Ciliary proteins specify the cell inflammatory response by tuning NFκB signalling, independently of primary cilia.
Mc Fie M., Koneva L., Collins I., Coveney CR., Clube AM., Chanalaris A., Vincent TL., Bezbradica JS., Sansom SN., Wann AKT.
Complex inflammatory signalling cascades define the response to tissue injury but also control development and homeostasis, limiting the potential for these pathways to be targeted therapeutically. Primary cilia are subcellular regulators of cellular signalling, controlling how signalling is organized, encoded and, in some instances, driving or influencing pathogenesis. Our previous research revealed that disruption of ciliary intraflagellar transport (IFT), altered the cell response to IL-1β, supporting a putative link emerging between cilia and inflammation. Here, we show that IFT88 depletion affects specific cytokine-regulated behaviours, changing cytosolic NFκB translocation dynamics but leaving MAPK signalling unaffected.

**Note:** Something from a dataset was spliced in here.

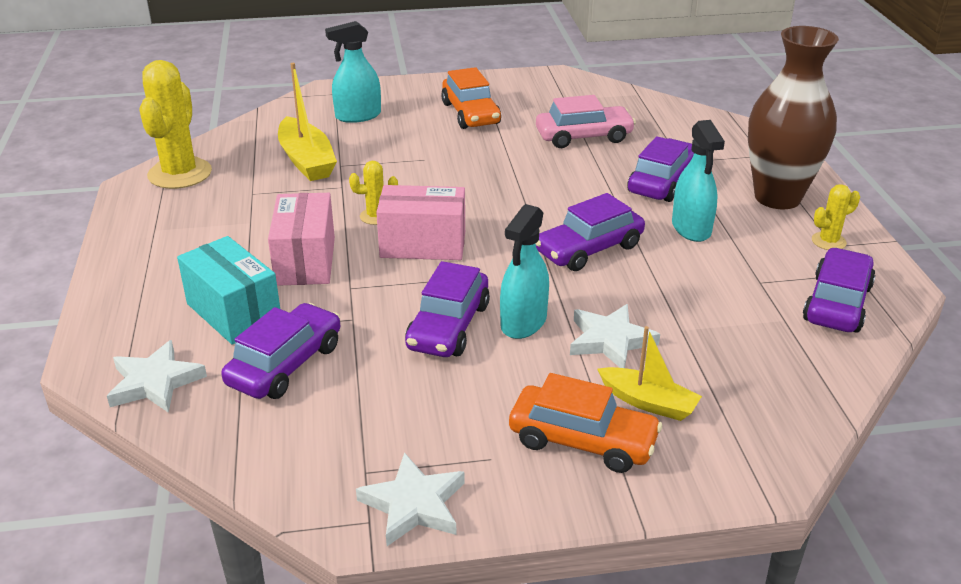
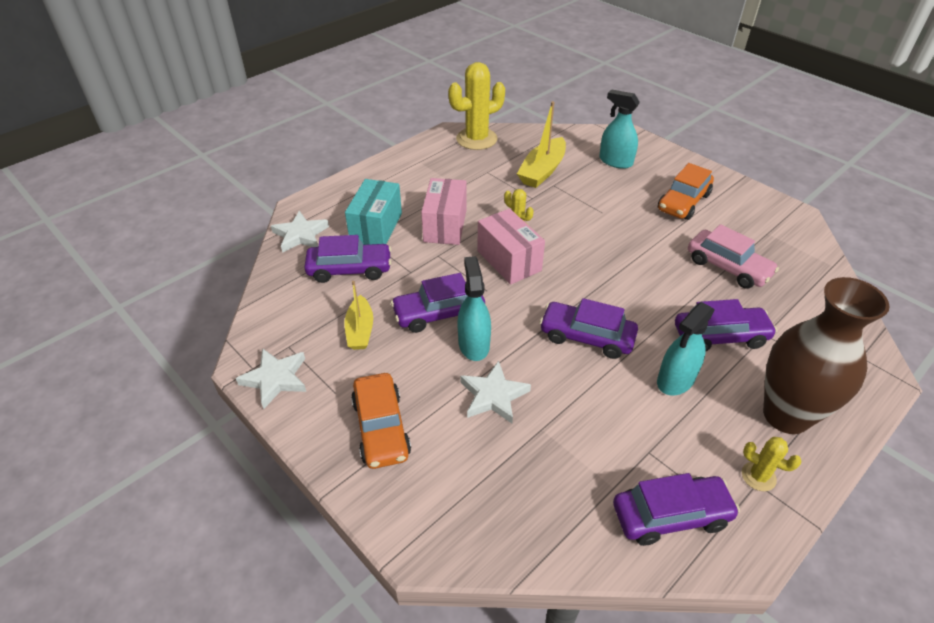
camera: 55 degrees right, 10 degrees up
(305, 261) = (445, 225): pink box -> pink box turned 45 degrees counterclockwise
(523, 322) = (473, 344): turquoise spray bottle -> turquoise spray bottle turned 90 degrees clockwise
(648, 402) = (445, 445): yellow boat -> yellow boat (360, 330)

RNA-seq analysis indicates that IFT88 regulates one third of the genome-wide targets, including the pro-inflammatory genes Nos2, Il6 and Tnf Through microscopy, we find altered NFκB dynamics are independent of assembly of a ciliary axoneme. Indeed, depletion of IFT88 inhibits inflammatory responses in the non-ciliated macrophage. We propose that ciliary proteins, including IFT88, KIF3A, TTBK2 and NPHP4, act outside of the ciliary axoneme to tune cytoplasmic NFκB signalling and specify the downstream cell response. This is thus a non-canonical function for ciliary proteins in shaping cellular inflammation.This article has an associated First Person interview with the first author of the paper.